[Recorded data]
__________________________________________________
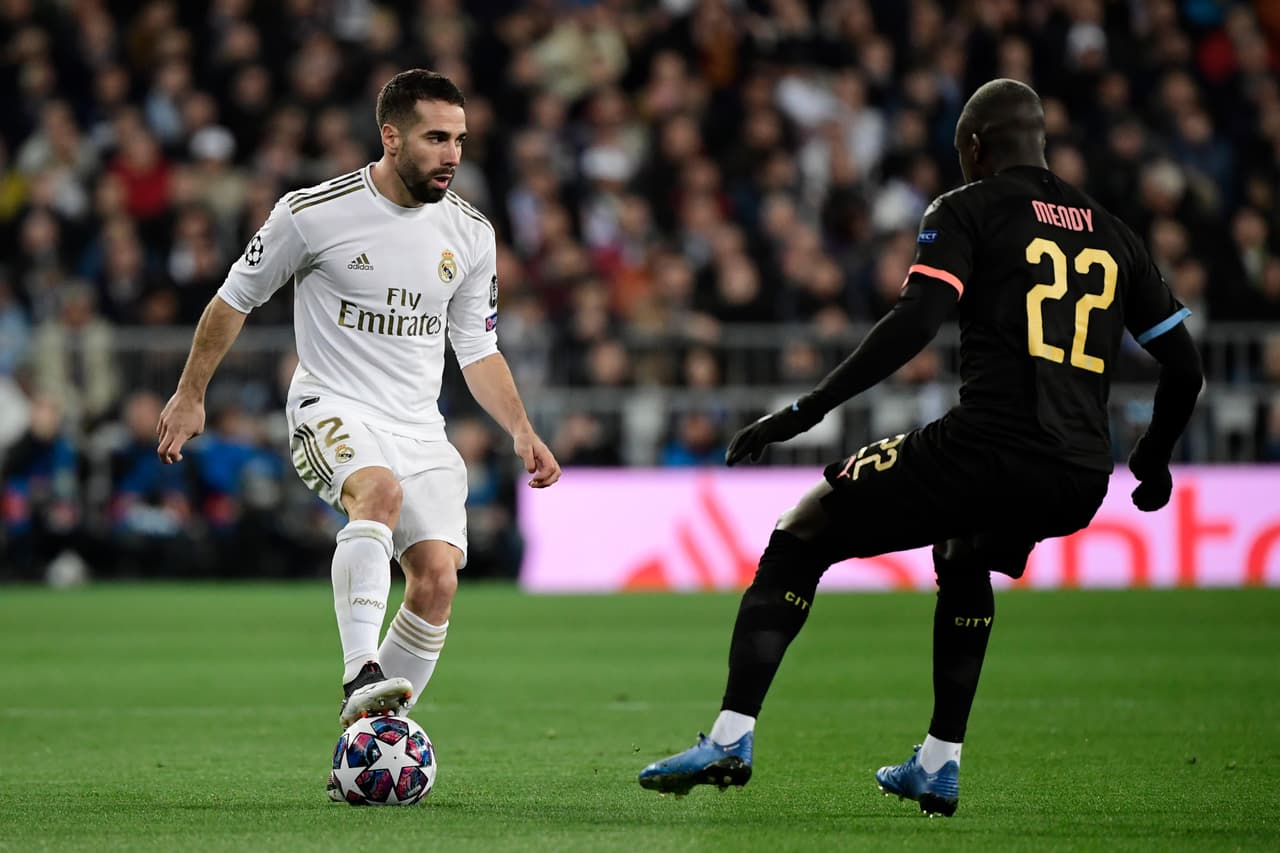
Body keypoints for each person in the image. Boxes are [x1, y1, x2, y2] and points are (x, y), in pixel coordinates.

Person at [637, 79, 1204, 816]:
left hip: (988, 445)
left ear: (974, 148)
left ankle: (729, 736)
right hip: (1078, 476)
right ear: (1042, 143)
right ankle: (938, 761)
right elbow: (1185, 366)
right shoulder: (1113, 231)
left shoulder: (965, 208)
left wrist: (807, 409)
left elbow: (914, 322)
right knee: (964, 552)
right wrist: (1153, 459)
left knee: (801, 531)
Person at [155, 69, 561, 794]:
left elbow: (477, 346)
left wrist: (522, 429)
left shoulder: (469, 233)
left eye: (461, 140)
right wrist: (191, 393)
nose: (452, 154)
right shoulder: (313, 213)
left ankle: (367, 742)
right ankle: (359, 670)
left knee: (436, 579)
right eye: (437, 137)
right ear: (392, 135)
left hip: (418, 423)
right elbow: (232, 299)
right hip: (331, 404)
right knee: (377, 493)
__________________________________________________
Every line of the entries above that holds "knee" should be copied out.

right knee: (964, 552)
left knee: (801, 531)
left knee: (436, 579)
right knee: (377, 493)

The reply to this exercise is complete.